Hey, just got back from the 33rd annual National All Martial Arts Chmpionship, sponsored by C.S. Kim, held in Pittsburgh. I competed in forms and breaking. I got nothing in forms (very tough competition, and I lost my focus halfway through jinte), but...







...I got 2nd place in breaking. 

My break: 
(1) Downward elbow strike through three boards (held angled at about chest height)
(2) Step, then jump 360-degree round kick through one board (held very gingerly by my gracious holders)
(3) Flying side kick over three people crouched down, through two boards.

All three stations happened perfectly, or as near to perfect as I could hope to get. I'd never done anything through three boards before, but I was unsure of my chances for success doing a downward punch through two boards, so I used an extra board and changed it to something I can do better. The jump round kick is something I practice before class all the time, but I was breaking with my instep, so I only used one board. The extra step was because I had to space them so that the judges could see all three stations. The flying side kick over 3 people is one of my standbys; I can do that one almost without thinking, I've done it so many times. 

Actually, I pretty much did the whole sequence without thinking. I asked God for strength three seconds before slamming the elbow strike, and everything came out without any hesitation or tripping. It was amazing; I felt like I was in a trance the whole time, the rush was so great. 

The guy who took 1st? He broke with a flip kick a few feet above his head (he was about my height or shorter) for one of his stations, though he stumbled as he landed it. I think I lost by about .2 or .3 points, but it was enough. I was amazed that I placed at all, since the competition was nuts. I was in the 18-39 age group, all men, black belt and above. Some of these guys were going through two or three stations with three boards in each (though many needed a second try). It was crazy stuff. 
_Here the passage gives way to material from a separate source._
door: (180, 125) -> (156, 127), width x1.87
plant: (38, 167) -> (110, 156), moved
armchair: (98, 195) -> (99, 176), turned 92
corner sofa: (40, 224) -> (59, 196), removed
On that note, was anyone here there? Just out of curiosity.

Anyway, just wanted to mention that, especially for those not familiar with the annual tournaments in Pittsburgh. We draw from all over the place; this year we even had competitors from Mexico. The competition is always fierce, especially for me, but it's great stuff. Maybe I'll see some of you there next year?


----------



## MBuzzy (May 5, 2007)

Congrats!  Awesome job!


----------



## Chizikunbo (May 6, 2007)

Very Nice Job Indeed...


----------